By screening a large small-molecule library, Pan et al. identified an orally available small-molecule STING agonist (MSA-2), which bound to mouse and human STING as a noncovalent dimer and exhibited higher cellular potency in an acidified tumor microenvironment. Intratumoral, subcutaneous, and orally administered MSA-2 induced interferon-β production, tumor regression, and durable immunity against rechallenge in syngeneic MC38 tumor model. In mouse tumor models poorly responsive to anti-PD-1 therapy (MC38, CT26, B16F10, and LL-2), combination with MSA-2 enhanced tumor control and prolonged survival over monotherapy.
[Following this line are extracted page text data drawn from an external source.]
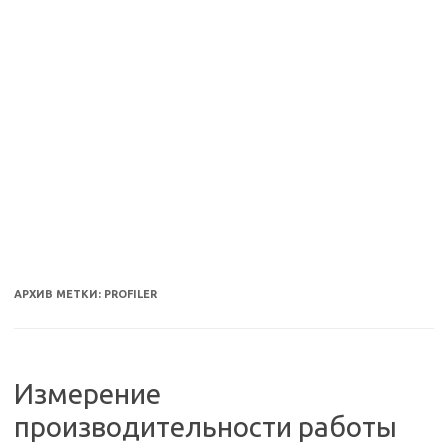
АРХИВ МЕТКИ:
PROFILER
Измерение
производительности работы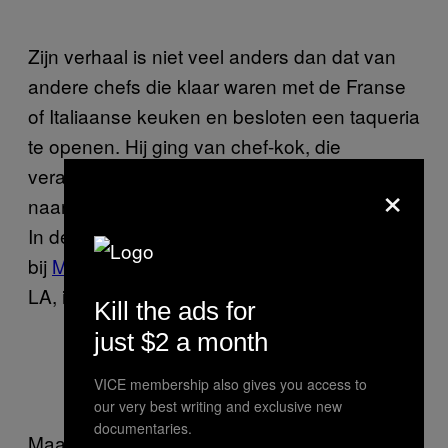
Zijn verhaal is niet veel anders dan dat van
andere chefs die klaar waren met de Franse
of Italiaanse keuken en besloten een taqueria
te openen. Hij ging van chef-kok, die
verantwoordelijk was voor 28 restaurants
×
naar eigenaar van één Mexicaans restaurant.
In de tussentijd heeft hij ook nog ijs gemaakt
bij
MILK
, een van de eerste luxe ijszaken van
LA, in 2008.
Kill the ads for
just $2 a month
VICE membership also gives you access to
Ceviche bij Pez Cantina
our very best writing and exclusive new
documentaries.
Maar wat hem onderscheidt van de rest is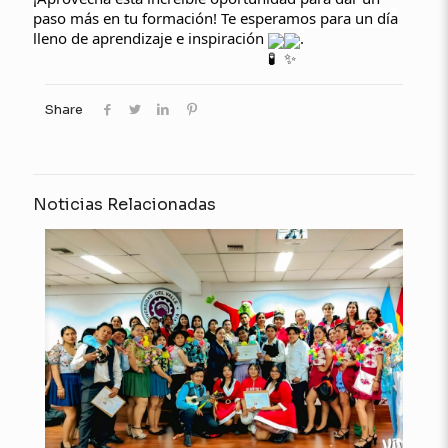
paso más en tu formación! Te esperamos para un día
lleno de aprendizaje e inspiración
.
Share
Noticias Relacionadas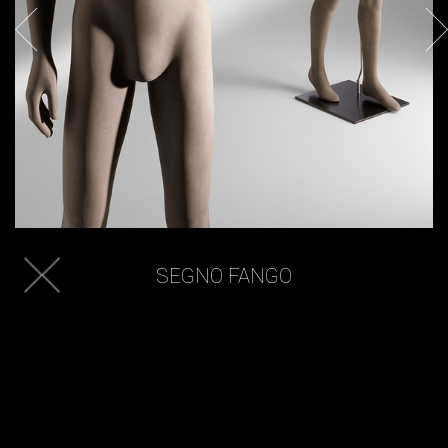
SEGNO FANGO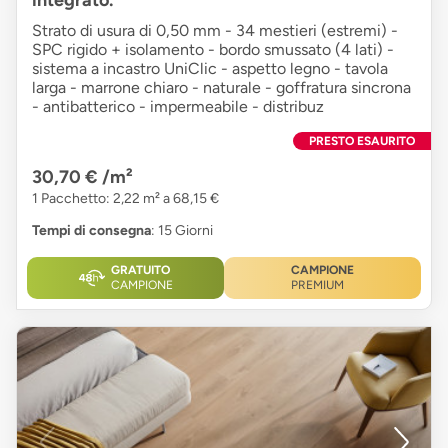
Strato di usura di 0,50 mm - 34 mestieri (estremi) -
SPC rigido + isolamento - bordo smussato (4 lati) -
sistema a incastro UniClic - aspetto legno - tavola
larga - marrone chiaro - naturale - goffratura sincrona
- antibatterico - impermeabile - distribuz
PRESTO ESAURITO
30,70 €
/m²
1 Pacchetto: 2,22 m² a 68,15 €
Tempi di consegna
: 15 Giorni
GRATUITO
CAMPIONE
CAMPIONE
PREMIUM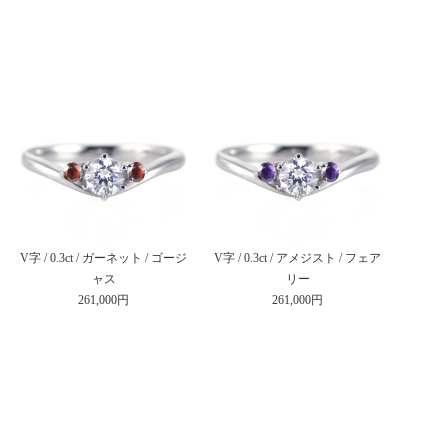
V字 / 0.3ct / ガーネット / ゴージ
V字 / 0.3ct / アメジスト / フェア
ャス
リー
261,000円
261,000円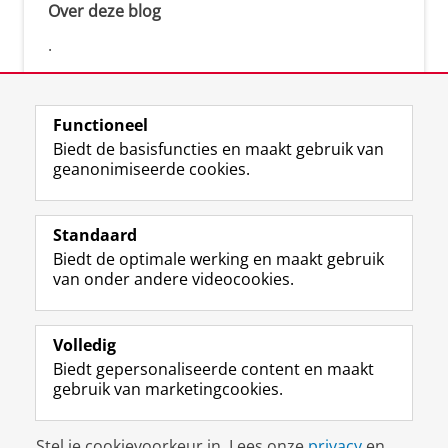
Over deze blog
.
Functioneel
Biedt de basisfuncties en maakt gebruik van
geanonimiseerde cookies.
F
L
R
I
Y
Volg de RUG
a
i
S
n
o
Standaard
c
n
S
s
u
Biedt de optimale werking en maakt gebruik
e
k
-
t
T
Studiekiezers
van onder andere videocookies.
b
e
f
a
u
Maatschappij/bedrijven
o
d
e
g
b
o
I
e
r
e
Alumni
k
n
d
a
-
Volledig
p
-
R
m
k
Biedt gepersonaliseerde content en maakt
Over ons
a
p
i
-
a
gebruik van marketingcookies.
g
a
j
a
n
i
g
k
c
a
Disclaimer & Copyright
Privacy
Cookies
n
i
s
c
a
Stel je cookievoorkeur in. Lees onze
privacy
en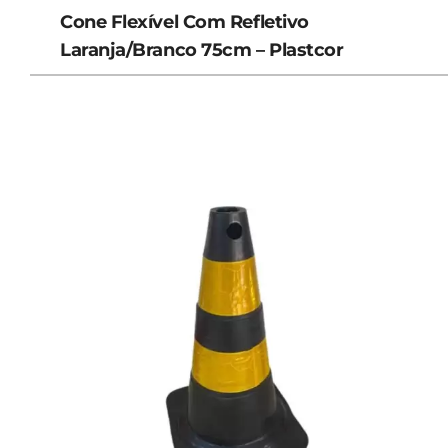
Cone Flexível Com Refletivo
Laranja/Branco 75cm – Plastcor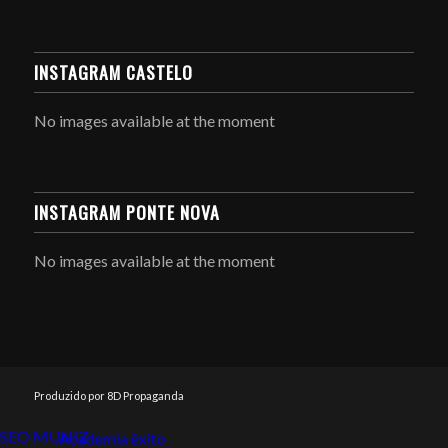
INSTAGRAM CASTELO
No images available at the moment
INSTAGRAM PONTE NOVA
No images available at the moment
Produzido por 8D Propaganda
SEO MUNIZ
Link112
Academia êxito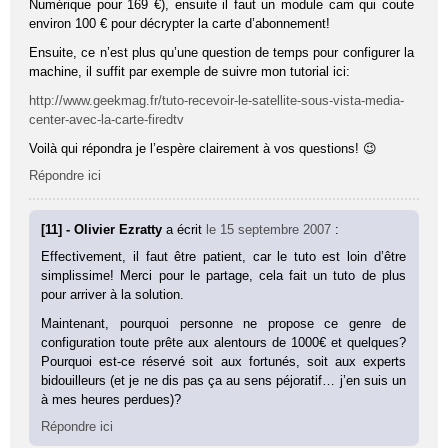
Numérique pour 169 €), ensuite il faut un module cam qui coute
environ 100 € pour décrypter la carte d’abonnement!
Ensuite, ce n’est plus qu’une question de temps pour configurer la
machine, il suffit par exemple de suivre mon tutorial ici:
http://www.geekmag.fr/tuto-recevoir-le-satellite-sous-vista-media-
center-avec-la-carte-firedtv
Voilà qui répondra je l’espère clairement à vos questions! 😉
Répondre ici
[11] - Olivier Ezratty
a écrit
le 15 septembre 2007
:
Effectivement, il faut être patient, car le tuto est loin d’être
simplissime! Merci pour le partage, cela fait un tuto de plus
pour arriver à la solution.
Maintenant, pourquoi personne ne propose ce genre de
configuration toute prête aux alentours de 1000€ et quelques?
Pourquoi est-ce réservé soit aux fortunés, soit aux experts
bidouilleurs (et je ne dis pas ça au sens péjoratif… j’en suis un
à mes heures perdues)?
Répondre ici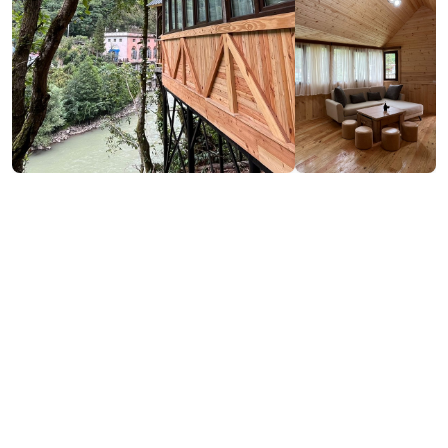
Контактная информация:
Махунцети, Кеда
(+995) 558 45 92 39
Услуги и удобства::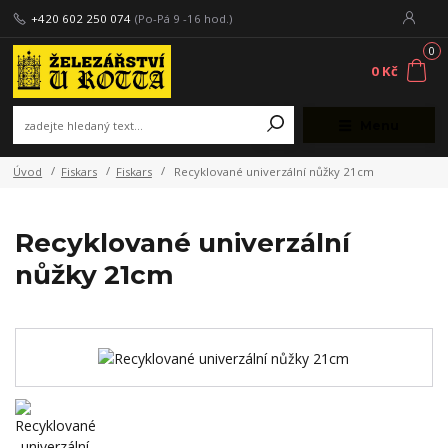
+420 602 250 074
(Po-Pá 9 -16 hod.)
0
0 Kč
Menu
Úvod
Fiskars
Fiskars
Recyklované univerzální nůžky 21cm
Recyklované univerzální
nůžky 21cm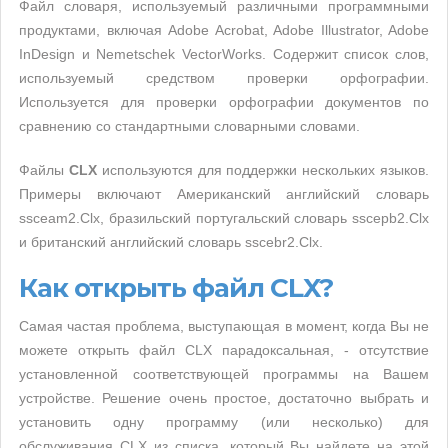
Файл словаря, используемый различными программными
продуктами, включая Adobe Acrobat, Adobe Illustrator, Adobe
InDesign и Nemetschek VectorWorks. Содержит список слов,
используемый средством проверки орфографии.
Используется для проверки орфографии документов по
сравнению со стандартными словарными словами.
Файлы
CLX
используются для поддержки нескольких языков.
Примеры включают Американский английский словарь
ssceam2.Clx, бразильский португальский словарь sscepb2.Clx
и британский английский словарь sscebr2.Clx.
Как открыть файл CLX?
Самая частая проблема, выступающая в момент, когда Вы не
можете открыть файл CLX парадоксальная, - отсутствие
установленной соответствующей программы на Вашем
устройстве. Решение очень простое, достаточно выбрать и
установить одну программу (или несколько) для
обслуживания CLX из списка, который Вы найдете на этой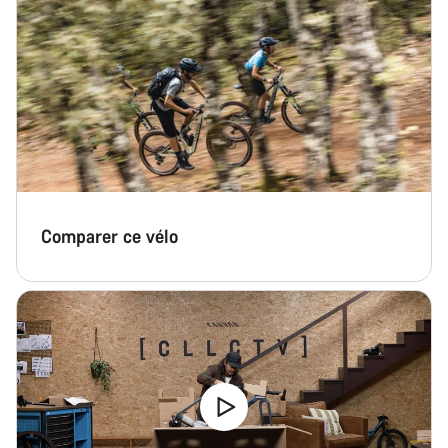
Comparer ce vélo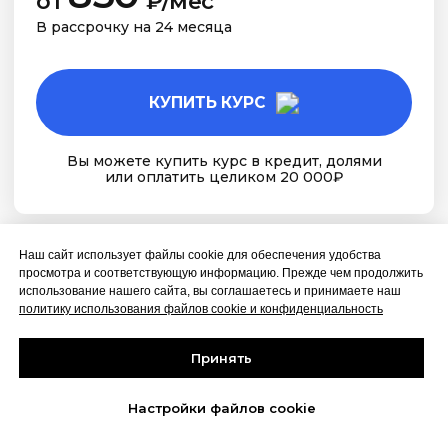
Наш сайт использует файлы cookie для обеспечения удобства
просмотра и соответствующую информацию. Прежде чем продолжить
использование нашего сайта, вы соглашаетесь и принимаете наш
политику использования файлов cookie и конфиденциальность
Принять
Настройки файлов cookie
Contributed by Shishir Pant
ABSTRACT: Pharmacological activation of the STING (stimulator of interferon genes)-controlled innate immune pathway is a promising therapeutic strategy for cancer. Here we report the identification of MSA-2, an orally available non-nucleotide human STING agonist. In syngeneic mouse tumor models, subcutaneous and oral MSA-2 regimens were well tolerated and stimulated interferon-_ secretion in tumors, induced tumor regression with durable antitumor immunity, and synergized with anti-PD-1 therapy. Experimental and theoretical analyses showed that MSA-2 exists as interconverting monomers and dimers in solution, but only dimers bind and activate STING. This model was validated by using synthetic covalent MSA-2 dimers, which were potent agonists. Cellular potency of MSA-2 increased upon extracellular acidification, which mimics the tumor microenvironment. These properties appear to underpin the favorable activity and tolerability profiles of effective systemic administration of MSA-2.